"I want the public to see my emails," said Hillary Clinton in response to the now infamous and ongoing private email server predicament or as the GOP and media describes it as "scandal." A scandal that has the Republicans excited and the Democrats on offense -- from this -- a rally cry for Vice President Biden is surging in the establishment wing of the Democratic Party.
On March 2, The New York Times exclusively reported when Hillary Clinton was secretary of state she conducted government business using a personal email account instead of a government one. Furthermore, The Times reported her aides did not preserve her emails to the department sever for record keeping. Additionally, we learned the Obama Administration had instructed all government employees conduct business using the state email server, and cease using personal email for business purposes. In fact, Clinton instructed her aides to follow this protocol -- yet she herself did not take the lead to this contract of responsibility.
Immediately, and rightly, red flags have risen about Clinton's lack of accountability, considering she had access to classified information. After all, consider the importance of her role as secretary of state. In this role, it was her responsibility to advise an action plan during the embassy attacks in Benghazi. Clinton had direct access to the human rights violations of Bashar Hafez al-Assad against Syrians. Moreover, before the world learned of Boko Haram, Clinton was well aware of the terrorism-taking place in Nigeria by Boko Haram and his vigilantes. Later we learned that she refused to add Boko Haram to the terrorist list, a decision that was against the will of the Obama Administration.
There is no denying Clinton had direct contact to imperative intelligence concerning the state of our security. Many in the media and the political arena were suspicious of her initial claim that no classified information was stored on her private server while she was secretary of state. A week after The Times reported Clinton's email server conundrum, she held a press conference admitting she used her personal email out of "convenience," that in retrospect "it would have been better" to use multiple emails." She declared she would release 55,000 pages of emails that she had preserved; the work related ones at least, and that she had deleted all of her private emails.
The timing of the personal email server could not have been primed perfectly, even if the Republicans had concocted it themselves. On the subject, Republican presidential candidate Scott Walker said, "She cannot be trusted to keep America's secrets or its citizens safe, and therefore cannot be trusted to be commander in chief." Another GOP presidential candidate Donald Trump told CNN that the controversy surrounding Clinton is "devastating," iterating, "I think it's devastating for the election, but I think her bigger problem is not the election. I think her bigger problem is going to be the criminal problem."

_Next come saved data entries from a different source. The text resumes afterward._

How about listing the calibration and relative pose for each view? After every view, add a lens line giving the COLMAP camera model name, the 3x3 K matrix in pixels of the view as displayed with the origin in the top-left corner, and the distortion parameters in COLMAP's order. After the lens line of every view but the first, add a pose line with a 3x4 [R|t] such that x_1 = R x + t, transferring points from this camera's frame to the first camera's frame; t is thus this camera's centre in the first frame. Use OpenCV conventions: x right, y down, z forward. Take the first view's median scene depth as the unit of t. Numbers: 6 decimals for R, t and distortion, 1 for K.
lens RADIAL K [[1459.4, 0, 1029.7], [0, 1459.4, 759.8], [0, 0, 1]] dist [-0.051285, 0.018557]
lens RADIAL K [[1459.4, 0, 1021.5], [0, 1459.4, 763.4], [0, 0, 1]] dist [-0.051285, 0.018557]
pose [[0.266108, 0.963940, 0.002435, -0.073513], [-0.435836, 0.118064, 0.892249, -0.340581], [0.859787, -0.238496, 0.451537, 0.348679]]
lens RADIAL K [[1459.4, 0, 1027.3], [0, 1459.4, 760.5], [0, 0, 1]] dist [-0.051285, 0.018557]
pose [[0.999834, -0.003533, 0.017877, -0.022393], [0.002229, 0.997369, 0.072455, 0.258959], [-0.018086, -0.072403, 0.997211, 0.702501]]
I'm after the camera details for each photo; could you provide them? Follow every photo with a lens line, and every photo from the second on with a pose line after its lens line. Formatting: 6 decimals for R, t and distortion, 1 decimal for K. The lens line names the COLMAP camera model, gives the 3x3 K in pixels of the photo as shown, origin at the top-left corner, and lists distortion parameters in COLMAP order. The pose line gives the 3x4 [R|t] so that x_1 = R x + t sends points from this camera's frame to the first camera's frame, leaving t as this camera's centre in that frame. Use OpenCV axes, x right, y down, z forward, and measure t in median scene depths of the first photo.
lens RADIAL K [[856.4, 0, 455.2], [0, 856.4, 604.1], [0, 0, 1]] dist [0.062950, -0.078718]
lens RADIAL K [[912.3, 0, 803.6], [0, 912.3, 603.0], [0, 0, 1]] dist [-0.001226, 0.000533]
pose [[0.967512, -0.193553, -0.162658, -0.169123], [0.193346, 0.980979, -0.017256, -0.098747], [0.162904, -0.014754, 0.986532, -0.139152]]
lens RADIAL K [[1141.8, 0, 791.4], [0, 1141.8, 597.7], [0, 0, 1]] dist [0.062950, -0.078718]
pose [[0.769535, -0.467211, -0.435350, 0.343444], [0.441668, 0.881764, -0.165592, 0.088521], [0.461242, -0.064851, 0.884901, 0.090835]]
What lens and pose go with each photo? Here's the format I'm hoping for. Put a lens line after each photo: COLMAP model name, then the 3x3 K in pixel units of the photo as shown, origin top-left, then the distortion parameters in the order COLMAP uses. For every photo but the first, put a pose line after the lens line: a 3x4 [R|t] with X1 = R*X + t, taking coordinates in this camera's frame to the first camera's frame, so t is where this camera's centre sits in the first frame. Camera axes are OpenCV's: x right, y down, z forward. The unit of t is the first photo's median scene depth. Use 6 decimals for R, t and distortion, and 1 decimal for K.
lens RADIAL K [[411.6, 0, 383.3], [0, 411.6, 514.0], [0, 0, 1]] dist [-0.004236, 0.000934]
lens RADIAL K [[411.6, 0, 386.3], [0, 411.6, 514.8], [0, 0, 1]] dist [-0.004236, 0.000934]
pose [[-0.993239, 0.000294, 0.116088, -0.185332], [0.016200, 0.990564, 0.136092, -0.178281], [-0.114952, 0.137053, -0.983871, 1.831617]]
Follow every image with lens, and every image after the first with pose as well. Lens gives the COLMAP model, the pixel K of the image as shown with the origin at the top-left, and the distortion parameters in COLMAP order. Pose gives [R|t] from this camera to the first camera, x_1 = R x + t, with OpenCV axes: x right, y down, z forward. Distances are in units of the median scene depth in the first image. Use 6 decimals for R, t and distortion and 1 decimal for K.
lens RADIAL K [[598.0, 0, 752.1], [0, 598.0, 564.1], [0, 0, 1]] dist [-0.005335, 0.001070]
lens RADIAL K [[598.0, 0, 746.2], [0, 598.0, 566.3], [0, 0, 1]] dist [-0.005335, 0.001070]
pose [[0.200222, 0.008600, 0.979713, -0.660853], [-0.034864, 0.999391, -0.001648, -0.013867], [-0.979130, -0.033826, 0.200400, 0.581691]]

Last week the State Department revealed several emails should have been marked as classified. The Blue Nation Review reports a "judge permitted the Justice Department could open a criminal investigation over how the State Department handled Clinton's private email account while she was Secretary of State. The Times has reported that the DOJ has not decided if it will do so. "
Republicans in Congress deny this is a personal attack on Hillary Clinton but instead a concern for national security. Democrats, however, perceive the GOP inquiry differently. Considering the 2016 Republican presidential candidates used personal emails for government-affiliated business too: Jeb Bush aides, while he was governor of Florida, used a private domain for government business. Governor Scott Walker and Sen. Marco Rubio of Florida did so too, and each deleted information as well. We can also add Gov. Chris Christie (NJ), former Gov. Rick Perry (TX), and Gov. Bobby Jindal (LA). While secretary of state, Colin Powell conducted government business using his personal email and none of his communication was backed-up by the department server. Heck the Bush Administration conveniently lost millions of emails while in the White House.
Frustratingly, the GOP seems to escape the responsibility of protecting intelligence unlike Hillary.
Thus, the imperative question becomes, will this sink Hillary's chance at the presidency in 2016? With Vice President Joe Biden seeking to join the race, I suspect the DNC is worried about Hillary's chances. The Clinton's might have been able to escape the controversies of Whitewater and Monica Lewinsky, but with her trustworthiness with a majority of polled voters on the decline, it seems a generation of controversies, this time, might be too much for the voters to bear this go around.